For the past year, I have been an enthusiastic proponent of the homebuyer tax credit. The housing downturn was severe and there was an irrational under exuberance permeating the nation’s housing sector. Households had lost confidence in homeownership and removed themselves from the home buying marketplace, aggravating an already dire market situation. This was a situation that could justify a government favor.
The first-time homebuyer tax credit has been highly effective, prompting thousands of households to purchase homes at a time when the housing industry needed it the most. And an extension of the tax credit which was expiring at the end of November, seemed like a good idea since such an extension would buy time for some of today’s negative influences, like monthly job losses and falling home prices, to become positive influences on housing activity by mid- 2010, keeping the housing recovery on track.
But it took months for Congress to decide on extending the tax credit which took its toll on the housing markets. Wild swings in the housing data released this past week indicate that both homebuilders and households were heavily influenced by the extension debate. Housing starts fell by a whopping 10.6 percent in October to 529,000 annualized units after hovering at an encouraging 590,000 annualized unit pace during the previous four months. Housing starts are now down 31 percent compared to a year ago.
Weekly mortgage applications to purchase homes dropped 4.7 percent for the week of November 13 compared to a week earlier. After experiencing a wobbly but steady increase in purchase applications the previous two months, purchase applications have tumbled 31.2 percent since October 2.
Existing homes sales were reported to surge 10.1 percent in October to 6.1 million annualized units from a month earlier. October’s home sales pace was the strongest since February 2007. Existing home sales in October is now 23.5 percent higher than the 4.94 million units pace posted in October 2008.
Large monthly swings in housing data is not desirable and can be primarily attributed to the homebuyer tax credit saga. Homebuilders sharply cut back on production because they were nervous about the tax credit expiring at the end of November, explaining why starts plummeted 10 percent in October. A meaningful number of households decided not to apply for a mortgage loan, thinking that it was too late to take advantage of an expiring tax credit, explaining a 31.2 percent plunge in purchase mortgage applications. A substantial number of households rushed to purchase homes in October believing that the tax credit would expire at the end of November, helping to explain the 10 percent surge in existing home sales for the month.
For the past several months, fear of an expiring tax credit has driven market behavior, strongly influencing home builders and households alike. Now that Congress and the Obama Administration extended the tax credit for another seven months, that fear will be replaced by optimism. However, this time around, there is more optimism to hand out. The first-time homebuyer tax credit was expanded to include homeowners and household income eligibility requirements were raised. So there will be many more households swayed by the financial opportunity of a tax credit buying homes over the next seven months.

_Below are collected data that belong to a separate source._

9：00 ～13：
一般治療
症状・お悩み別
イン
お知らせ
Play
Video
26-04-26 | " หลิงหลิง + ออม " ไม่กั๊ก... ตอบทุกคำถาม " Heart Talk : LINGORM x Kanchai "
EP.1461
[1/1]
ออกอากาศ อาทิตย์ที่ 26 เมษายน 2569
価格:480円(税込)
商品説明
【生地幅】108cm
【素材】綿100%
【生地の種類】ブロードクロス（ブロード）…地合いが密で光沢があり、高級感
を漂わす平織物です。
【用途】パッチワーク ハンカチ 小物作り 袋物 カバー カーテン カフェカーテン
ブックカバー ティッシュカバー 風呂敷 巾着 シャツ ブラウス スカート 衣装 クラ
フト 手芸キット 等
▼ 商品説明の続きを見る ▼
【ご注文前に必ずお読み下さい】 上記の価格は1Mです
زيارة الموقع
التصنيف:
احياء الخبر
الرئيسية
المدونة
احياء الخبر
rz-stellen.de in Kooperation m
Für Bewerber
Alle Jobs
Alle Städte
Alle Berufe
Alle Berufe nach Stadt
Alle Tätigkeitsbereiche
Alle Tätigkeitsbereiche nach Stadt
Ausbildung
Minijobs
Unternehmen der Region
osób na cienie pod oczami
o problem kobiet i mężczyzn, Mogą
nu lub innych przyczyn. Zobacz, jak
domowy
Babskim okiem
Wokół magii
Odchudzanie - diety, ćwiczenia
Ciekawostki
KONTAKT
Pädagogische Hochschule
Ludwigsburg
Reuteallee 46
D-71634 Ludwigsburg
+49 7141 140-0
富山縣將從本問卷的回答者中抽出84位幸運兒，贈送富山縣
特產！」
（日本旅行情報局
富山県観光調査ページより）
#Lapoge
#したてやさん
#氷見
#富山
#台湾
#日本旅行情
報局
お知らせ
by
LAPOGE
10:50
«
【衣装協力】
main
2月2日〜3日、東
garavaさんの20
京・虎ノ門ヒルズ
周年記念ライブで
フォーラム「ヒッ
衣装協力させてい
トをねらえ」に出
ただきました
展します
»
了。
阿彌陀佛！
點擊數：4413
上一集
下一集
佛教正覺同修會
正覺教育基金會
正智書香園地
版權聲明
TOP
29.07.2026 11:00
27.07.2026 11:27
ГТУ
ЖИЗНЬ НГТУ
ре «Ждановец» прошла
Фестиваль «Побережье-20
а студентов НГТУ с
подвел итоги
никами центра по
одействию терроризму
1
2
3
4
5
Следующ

What concerns me is how strong an influence the original tax credit had over housing demand. Just the fear of an expiring tax credit generated an astonishing 1 million unit increase in annualized existing homes sales in a two month period. Existing homes sales soared almost 20 percent to 6.1 million annualized units in October from 5.09 million annualized units in August.
Now imagine the impact of today’s expanded tax credit on housing demand. Was it really necessary to expand the first time homebuyer tax credit to include homeowners and raise household eligibility requirements? This means that the tax credit’s influence over housing demand will be even greater over the next seven months than during the past seven months.
The reason for a tax credit is to buy enough time for some of today’s negative influences, like monthly job losses and falling home prices, to improve so that when the tax credit is lifted the housing sector is healthy enough to expand on its own without the government favor. That could have been accomplished by just extending the first-time homebuyer tax credit. But an expanded tax credit poses a greater risk that the housing recovery will stumble and retreat when the credit is lifted.
The expanded tax credit borrows more homebuyers from the future to purchase homes today compared to the original tax credit. So when the tax credit expires, there is likely to be a large drop off in home sales because there is a smaller pool of potential home buyers available to purchase homes.
Looking forward, the expanded tax credit promises to advance the housing recovery by enticing thousands of households to purchase homes over the next seven months. And there is likely to be another “rush to buy” during February and March of next year as the April 30 expiration date approaches. It is what is likely to occur after April 30 that generates a greater concern.